For spaces $X, Y$, there are many possible topologies for $Y^X$ (as interpreted as $Y^X = \mathcal C (X,Y)$, the space of continuous maps $X → Y$), the two most natural being
- the compact-open topology, which is the coarsest topology such that all sets of functions are open that map some fixed compact set of $X$ to some fixed open set of $Y$, and
- the product topology, which is the finest topology making all projections – in this case interpretable as evaluations – $Y^X → Y,~h ↦ h(x)$ for $x ∈ X$ continuous.
For the compact-open topology. For topological spaces $X$, $Y$ and $Z$ with $Y$ being locally compact, there turns out to be a bijection called the exponential law, namely
$$Z^{X×Y} \to (Z^Y)^X$$
This bijection is also called currying.
In this case, the uncurried version of your $f$ is the map
$$ℝ × ℝ → ℝ,~(x,t) ↦ \mathrm{e}^{t \sin x}.$$
Now the exponential law implies that $f$ is continuous if and only if this map is – so is it?
For the product topology, a map $f \colon X → Z^Y$ is continuous if and only if all its components, given by $X → Z,~x ↦ f(x)(y)$ for $y ∈ Y$ are.

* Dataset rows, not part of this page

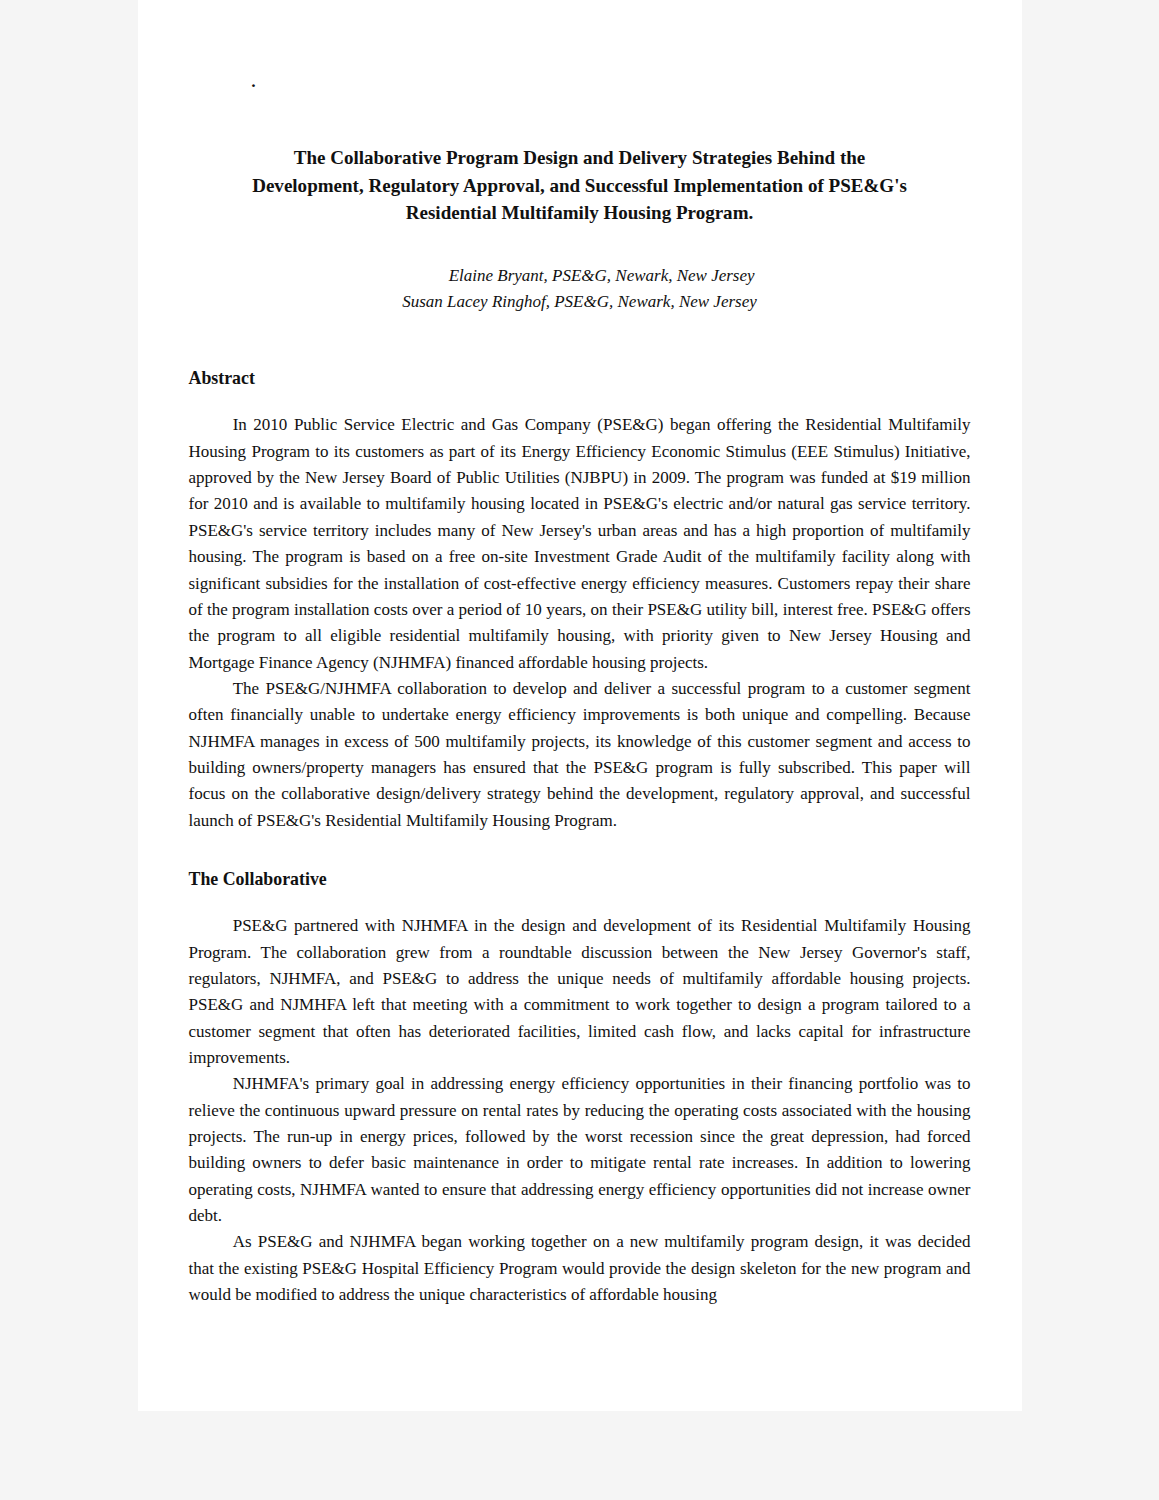.
The Collaborative Program Design and Delivery Strategies Behind the
Development, Regulatory Approval, and Successful Implementation of PSE&G's
Residential Multifamily Housing Program.
Elaine Bryant, PSE&G, Newark, New Jersey
Susan Lacey Ringhof, PSE&G, Newark, New Jersey
Abstract
In 2010 Public Service Electric and Gas Company (PSE&G) began offering the Residential Multifamily Housing Program to its customers as part of its Energy Efficiency Economic Stimulus (EEE Stimulus) Initiative, approved by the New Jersey Board of Public Utilities (NJBPU) in 2009. The program was funded at $19 million for 2010 and is available to multifamily housing located in PSE&G's electric and/or natural gas service territory. PSE&G's service territory includes many of New Jersey's urban areas and has a high proportion of multifamily housing. The program is based on a free on-site Investment Grade Audit of the multifamily facility along with significant subsidies for the installation of cost-effective energy efficiency measures. Customers repay their share of the program installation costs over a period of 10 years, on their PSE&G utility bill, interest free. PSE&G offers the program to all eligible residential multifamily housing, with priority given to New Jersey Housing and Mortgage Finance Agency (NJHMFA) financed affordable housing projects.
The PSE&G/NJHMFA collaboration to develop and deliver a successful program to a customer segment often financially unable to undertake energy efficiency improvements is both unique and compelling. Because NJHMFA manages in excess of 500 multifamily projects, its knowledge of this customer segment and access to building owners/property managers has ensured that the PSE&G program is fully subscribed. This paper will focus on the collaborative design/delivery strategy behind the development, regulatory approval, and successful launch of PSE&G's Residential Multifamily Housing Program.
The Collaborative
PSE&G partnered with NJHMFA in the design and development of its Residential Multifamily Housing Program. The collaboration grew from a roundtable discussion between the New Jersey Governor's staff, regulators, NJHMFA, and PSE&G to address the unique needs of multifamily affordable housing projects. PSE&G and NJMHFA left that meeting with a commitment to work together to design a program tailored to a customer segment that often has deteriorated facilities, limited cash flow, and lacks capital for infrastructure improvements.
NJHMFA's primary goal in addressing energy efficiency opportunities in their financing portfolio was to relieve the continuous upward pressure on rental rates by reducing the operating costs associated with the housing projects. The run-up in energy prices, followed by the worst recession since the great depression, had forced building owners to defer basic maintenance in order to mitigate rental rate increases. In addition to lowering operating costs, NJHMFA wanted to ensure that addressing energy efficiency opportunities did not increase owner debt.
As PSE&G and NJHMFA began working together on a new multifamily program design, it was decided that the existing PSE&G Hospital Efficiency Program would provide the design skeleton for the new program and would be modified to address the unique characteristics of affordable housing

In your case, the components are for all $t ∈ ℝ$ given by
$$ℝ → ℝ,~x ↦ \mathrm{e}^{t\sin x}.$$
Are these continuous?
Caveat. As Asaf Karagila points out, $Y^X$ is ordinarily just interpreted as the set of all maps $X → Y$, in which case the single most natural topology is again the product topology, once more defined as the finest topology making all projections $Y^X → Y,~h ↦ h(x)$ for $x ∈ X$ continuous. In this case, the discussion about the product topology still holds and you can the check the continuity of $f$ component-wise.